As the Silhouette Index ranges from 0.46 to 0.55 and the DBI ranges from 0.58 to 0.70, the number of clusters is deemed acceptable in each of those conditions. This "objective" indicator allows us to see that 3 story types are generally present in most conditions. Each of these types of stories is then repeated a large number of times with variations, corresponding to the probabilities of the LLMs displaying words one after the other. We can better understand that in test IV2 there was a significantly different (human) creativity score between GPT3.5 and GPT4. Indeed, whereas the "fantastic" criterion is part of the EPoC manual's scoring grid for creative ideas, fanciful ideas are much more frequent for GPT4, as well as being the only condition to have a fourth class showing more some variety in the stories. Thus, even if the increase is not large (MGPT3.5 = 3.33, MGPT4 = 3.88) in a descriptive way, we can still argue that the increased score from GPT4 in IV2 is due to a better propensity to generate variation between the stories and with the characters.

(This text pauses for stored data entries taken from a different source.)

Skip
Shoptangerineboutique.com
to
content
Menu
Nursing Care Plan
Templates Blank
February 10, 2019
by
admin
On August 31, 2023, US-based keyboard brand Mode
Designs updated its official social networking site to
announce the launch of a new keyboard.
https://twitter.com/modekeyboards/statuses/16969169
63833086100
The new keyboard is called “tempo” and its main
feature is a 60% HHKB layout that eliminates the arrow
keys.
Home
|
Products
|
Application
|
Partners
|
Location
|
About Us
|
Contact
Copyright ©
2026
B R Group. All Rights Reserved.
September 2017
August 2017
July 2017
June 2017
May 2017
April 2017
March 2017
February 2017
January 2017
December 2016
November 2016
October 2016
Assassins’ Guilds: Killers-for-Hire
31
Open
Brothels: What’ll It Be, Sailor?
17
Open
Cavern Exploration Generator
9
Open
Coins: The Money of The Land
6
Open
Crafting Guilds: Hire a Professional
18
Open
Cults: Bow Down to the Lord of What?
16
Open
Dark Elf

Finally, the multifactorial approach to creativity assessed with EPoC’s norms for the French population, allows us to give an objective score in comparison to humans. As the EPoC is a test designed for children and teenagers, we chose to compare the scores at the maximum age possible, those of a teenager in "ninth grade" (end of French middle school). The results are presented in Table 6. The EPoC quotients can be interpreted like IQ quotients (m = 100), with each standard deviation from the calibration population being s.d = 15. For the ninth grade, the maximum score available in the norms at those quotients is 138. The EPoC can also be used to identify individuals who would be "High Potential" Verbal Creatives, if they have at least one standard deviation above the mean in the two quotients previously mentioned.

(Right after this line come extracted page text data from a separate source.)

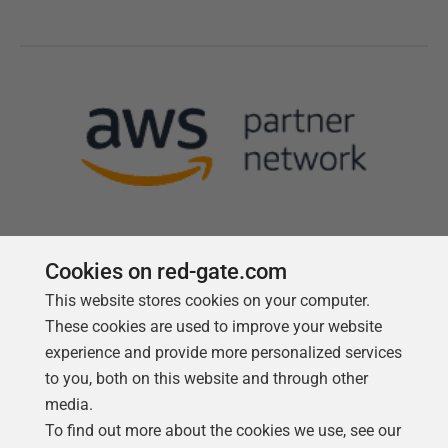
Cookies on red-gate.com
This website stores cookies on your computer.
Follow us
These cookies are used to improve your website
experience and provide more personalized services
to you, both on this website and through other
media.
To find out more about the cookies we use, see our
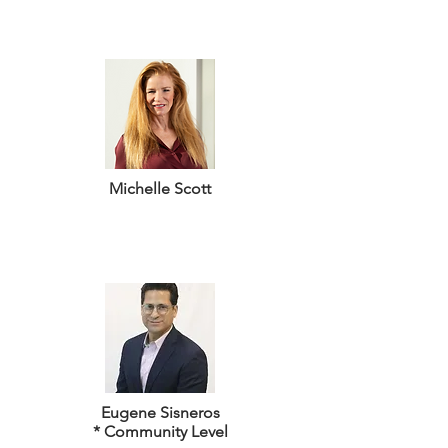
Michelle Scott
Eugene Sisneros
* Community Level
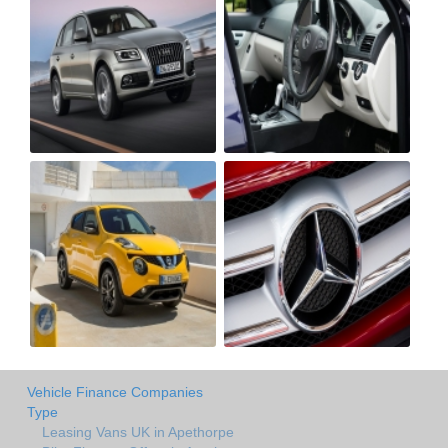
Vehicle Finance Companies
Type
Leasing Vans UK in Apethorpe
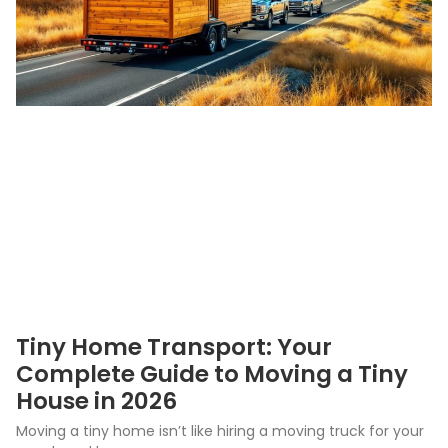
Tiny Home Transport: Your
Complete Guide to Moving a Tiny
House in 2026
Moving a tiny home isn’t like hiring a moving truck for your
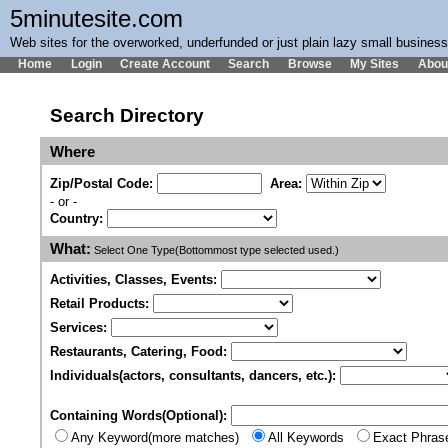
5minutesite.com
Web sites for the overworked, underfunded or just plain lazy small busines
Home
Login
Create Account
Search
Browse
My Sites
Abou
Search Directory
Where
Zip/Postal Code:
Area:
- or -
Country:
What:
Select One Type(Bottommost type selected used.)
Activities, Classes, Events:
Retail Products:
Services:
Restaurants, Catering, Food:
Individuals(actors, consultants, dancers, etc.):
Containing Words(Optional):
Any Keyword(more matches)
All Keywords
Exact Phras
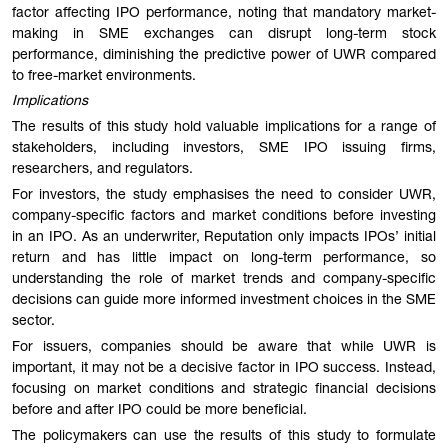
factor affecting IPO performance, noting that mandatory market-
making in SME exchanges can disrupt long-term stock
performance, diminishing the predictive power of UWR compared
to free-market environments.
Implications
The results of this study hold valuable implications for a range of
stakeholders, including investors, SME IPO issuing firms,
researchers, and regulators.
For investors, the study emphasises the need to consider UWR,
company-specific factors and market conditions before investing
in an IPO. As an underwriter, Reputation only impacts IPOs’ initial
return and has little impact on long-term performance, so
understanding the role of market trends and company-specific
decisions can guide more informed investment choices in the SME
sector.
For issuers, companies should be aware that while UWR is
important, it may not be a decisive factor in IPO success. Instead,
focusing on market conditions and strategic financial decisions
before and after IPO could be more beneficial.
The policymakers can use the results of this study to formulate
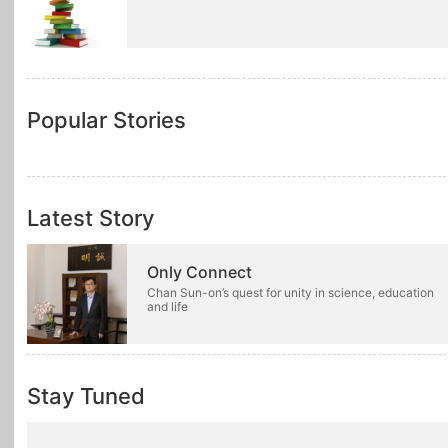
Popular Stories
Latest Story
Only Connect
Chan Sun-on’s quest for unity in science, education
and life
Stay Tuned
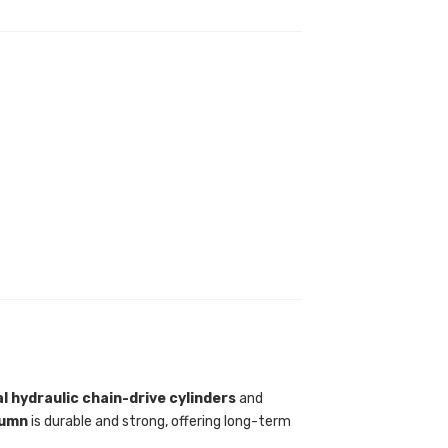
l hydraulic chain-drive cylinders
and
lumn
is durable and strong, offering long-term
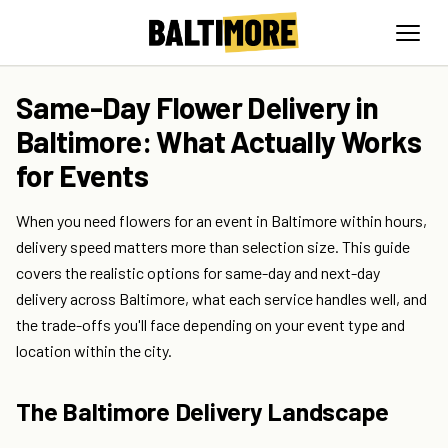
Same-Day Flower Delivery in
Baltimore: What Actually Works
for Events
When you need flowers for an event in Baltimore within hours,
delivery speed matters more than selection size. This guide
covers the realistic options for same-day and next-day
delivery across Baltimore, what each service handles well, and
the trade-offs you'll face depending on your event type and
location within the city.
The Baltimore Delivery Landscape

The results show that GPT4 is better overall on the Divergent Verbal Quotient (DVQ) than GPT3.5 (t(98) = 2.74, p < .01). However, for verbal divergent thinking scores, the scoring system may need to be reviewed, as it is based on fluency and ChatGPT showed a ceiling effect when scored based on human fluency norms. GPT4 always scored 138 on this scale with s.d = 0, indicating a lack of variability in scores. As mentioned above, for tasks requiring content generation, it is normal for GAIs to outperform humans. It is more interesting to study the verbal integrative quotient (IVQ). Although above the average for a ninth-grader (population mean = 100), the scores are below the first standard deviation, indicating that the perceived quality of creativity of the stories provided by GPT3.5 and GPT4 is not particularly high. It is important to note, however, that GPT4 has a statistically higher IVQ than GPT3.5 (t(98) = 3.60; p < .001), indicating that GPT4 performs better on creative integrative tasks.